| What the task requires |
Return the entries below line for line without any alteration, leaving out the pictures.

Top of Record extracts

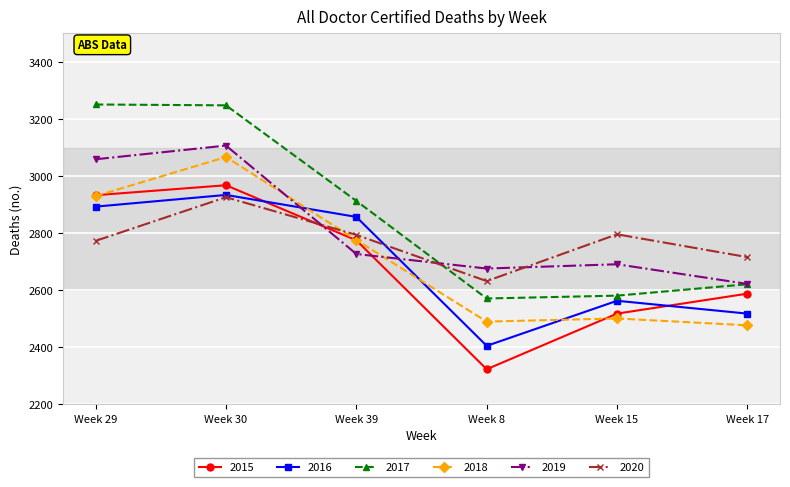

What is the label of the 3rd point from the left?

Week 39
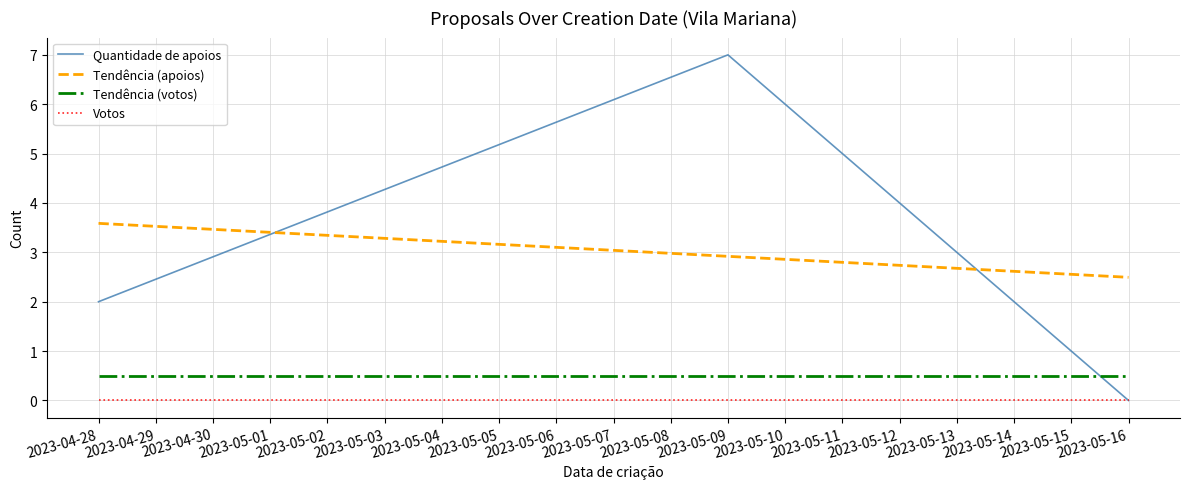

The value of Quantidade de apoios at 2023-05-16 is 0. True or false?

True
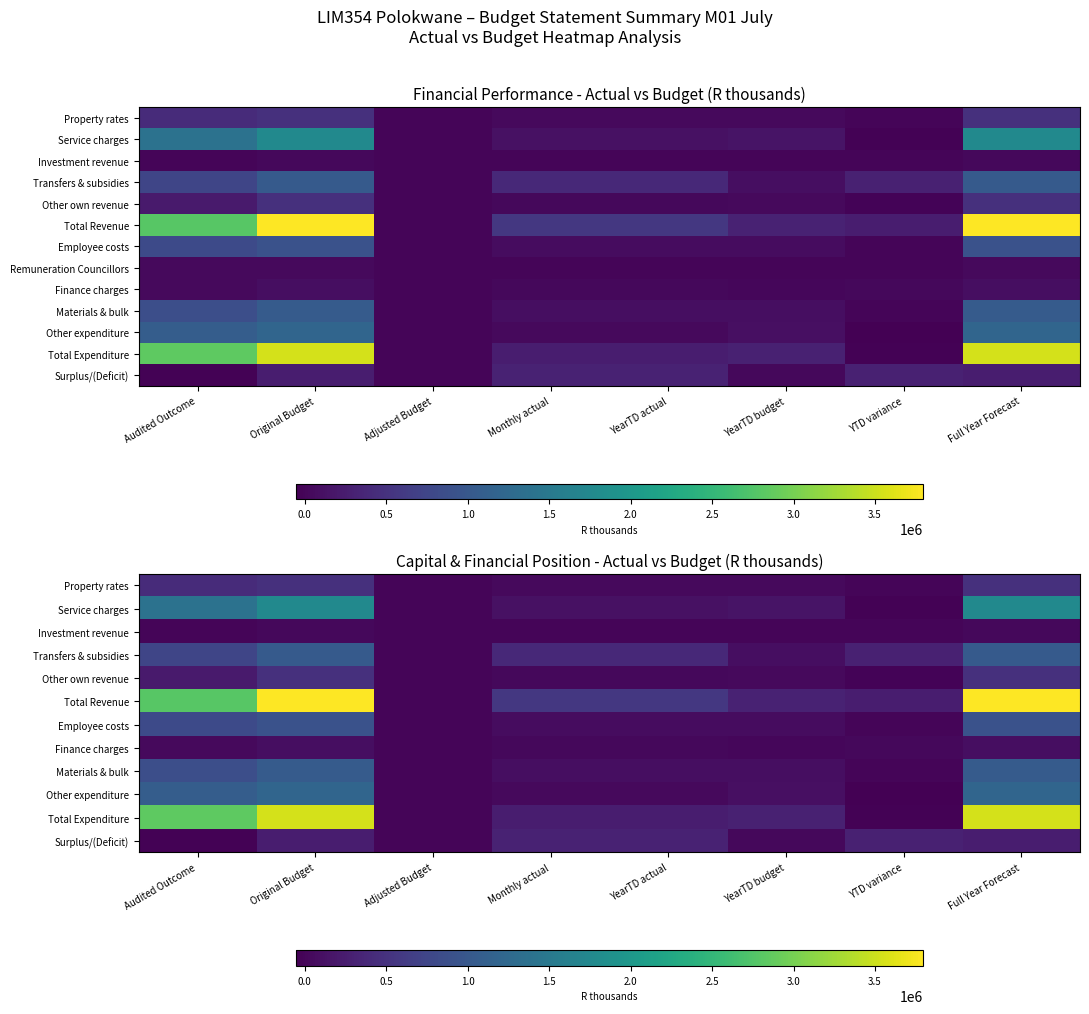

Count the number of data series in this chart.

13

Bottom of Record extracts

| Output of the task |
What is the label of the 3rd point from the left?

Week 39

The value of Quantidade de apoios at 2023-05-16 is 0. True or false?

True

Count the number of data series in this chart.

13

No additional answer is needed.